---- SUPPLIED DATA
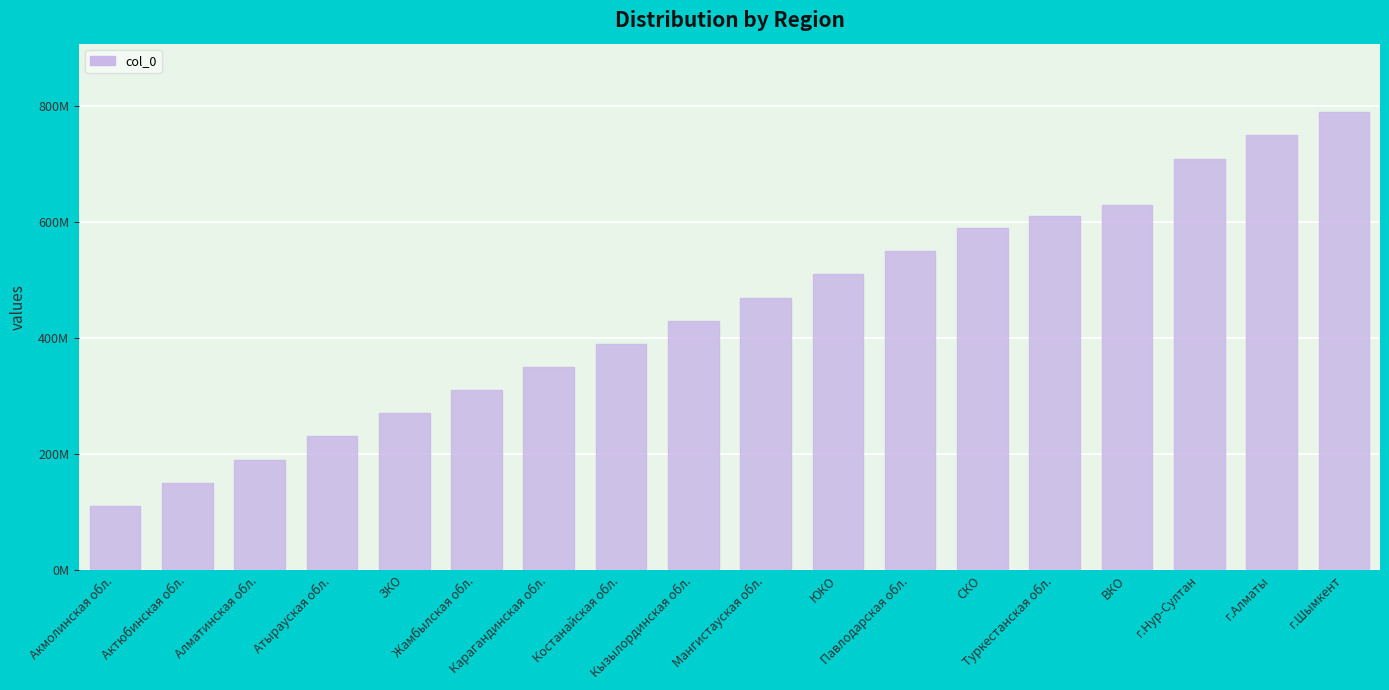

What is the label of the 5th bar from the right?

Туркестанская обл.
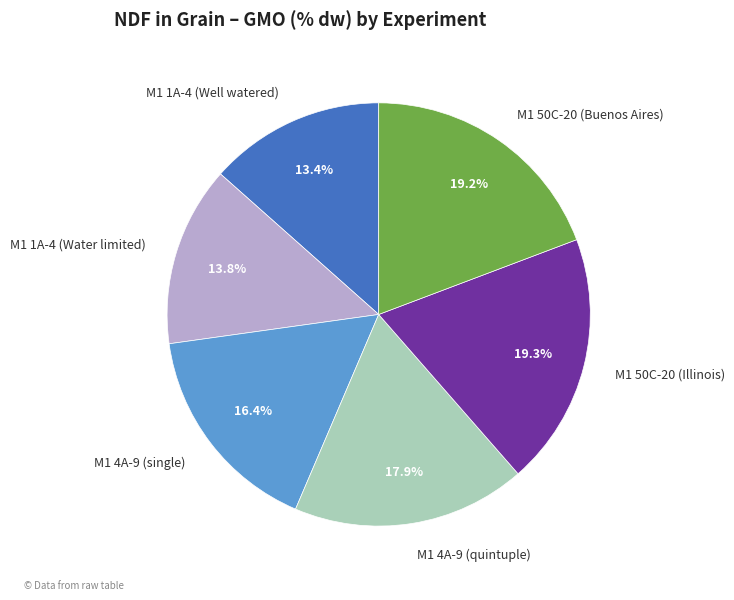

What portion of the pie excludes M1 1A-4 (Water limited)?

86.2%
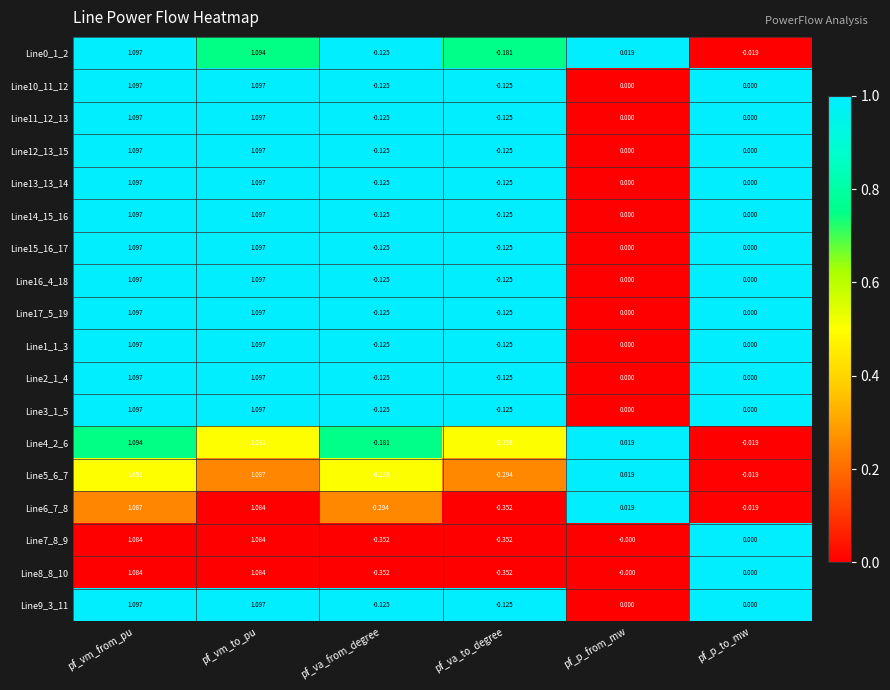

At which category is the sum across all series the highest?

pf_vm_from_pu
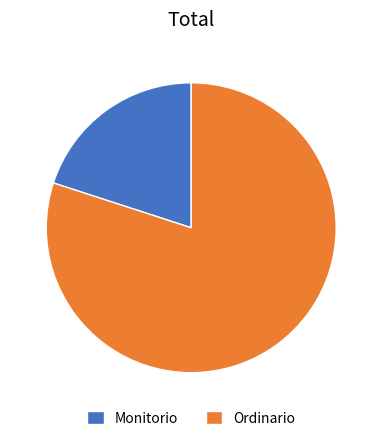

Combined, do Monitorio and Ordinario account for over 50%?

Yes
--------
## [TASK TO CARRY OUT]
Can you reproduce all of the lines above word for word, leaving out the pictures?

## [WORKED SOLUTION]
What is the label of the 5th bar from the right?

Туркестанская обл.

What portion of the pie excludes M1 1A-4 (Water limited)?

86.2%

At which category is the sum across all series the highest?

pf_vm_from_pu

Combined, do Monitorio and Ordinario account for over 50%?

Yes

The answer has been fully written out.